Polecenie 1:
Oceń, czy trzy poniższe stwierdzenia są zgodne z tekstem o saudyjskich ambicjach nuklearnych. Przy każdym odpowiedz „tak” albo „nie” i przytocz dosłownie rozstrzygające słowa tekstu.
(a) Stany Zjednoczone, Izrael i Arabia Saudyjska występują wspólnie przeciw umowie z Iranem.
(b) Według tekstu bliskowschodnie dążenia nuklearne należy postrzegać wyłącznie przez pryzmat programu atomowego Iranu.
(c) Polityka Arabii Saudyjskiej może zagrozić strategiom obronnym USA i Izraela.

Tekst źródłowy:
________

Geopolityka

W cieniu rozgrywki z Iranem. Eskalacja saudyjskich ambicji nuklearnych [ANALIZA]

Ilustracja: Defence24.pl
Ilustracja: Defence24.pl

W gąszczu sprzecznych interesów przenikających tło wystąpienia USA z irańskiego porozumienia jądrowego, głównym punktem odniesienia pozostaje nakręcająca się od lat spirala bliskowschodnich dążeń nuklearnych. Błędem byłoby jednak postrzeganie tego zjawiska wyłącznie przez pryzmat programu atomowego Iranu. Obecnie, przy całej wewnętrznej niespójności swoich celów, w jednym szeregu przeciw umowie z Iranem stoją Stany Zjednoczone, Izrael i Arabia Saudyjska. Odcinając jednak cienką nić powiązania z Teheranem, USA i Izrael wystawiają się z kolei na skutki realizacji bardziej konfrontacyjnej polityki Arabii Saudyjskiej, która może godzić również w ich własne strategie obronne. Osią tych dążeń są własne nuklearne ambicje Rijadu.

________

Polecenie 2: Wyodrębnij z wykazu poniżej każdy wiersz zawierający ciąg "Джинсы". Wielkość liter ma znaczenie.

________

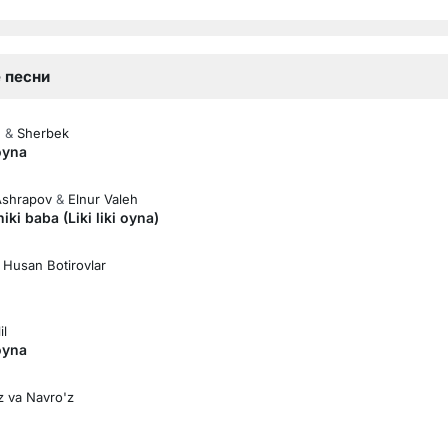
 песни
h
&
Sherbek
oyna
Ashrapov
&
Elnur Valeh
hiki baba (Liki liki oyna)
&
Husan Botirovlar
il
oyna
 va Navro'z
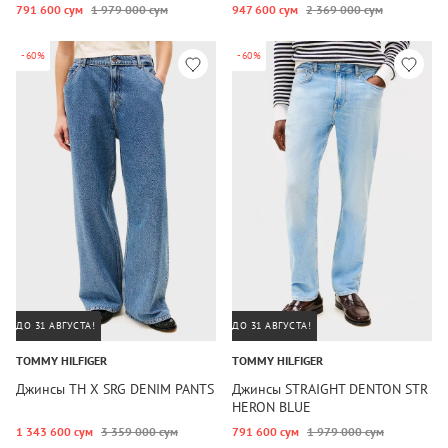
791 600 сум
1 979 000 сум
947 600 сум
2 369 000 сум
-60%
-60%
ДО 31 АВГУСТА!
ДО 31 АВГУСТА!
TOMMY HILFIGER
TOMMY HILFIGER
Джинсы TH X SRG DENIM PANTS
Джинсы STRAIGHT DENTON STR
HERON BLUE
1 343 600 сум
3 359 000 сум
791 600 сум
1 979 000 сум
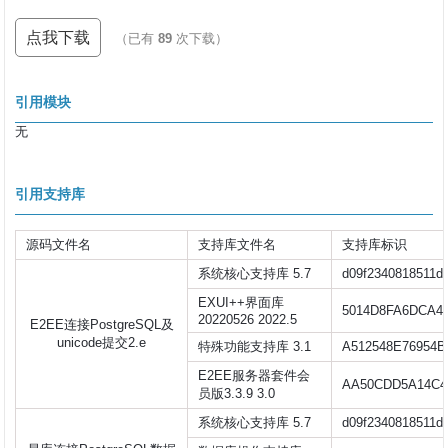
点我下载
（已有
89
次下载）
引用模块
无
引用支持库
源码文件名
支持库文件名
支持库标识
系统核心支持库 5.7
d09f2340818511d
EXUI++界面库
5014D8FA6DCA4
20220526 2022.5
E2EE连接PostgreSQL及
unicode提交2.e
特殊功能支持库 3.1
A512548E76954B
E2EE服务器套件会
AA50CDD5A14C
员版3.3.9 3.0
系统核心支持库 5.7
d09f2340818511d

________

Odpowiedź 1:
(a) Tak: „w jednym szeregu przeciw umowie z Iranem stoją Stany Zjednoczone, Izrael i Arabia Saudyjska”.
(b) Nie: „Błędem byłoby jednak postrzeganie tego zjawiska wyłącznie przez pryzmat programu atomowego Iranu”.
(c) Tak: „która może godzić również w ich własne strategie obronne”.

Odpowiedź 2:
Джинсы TH X SRG DENIM PANTS
Джинсы STRAIGHT DENTON STR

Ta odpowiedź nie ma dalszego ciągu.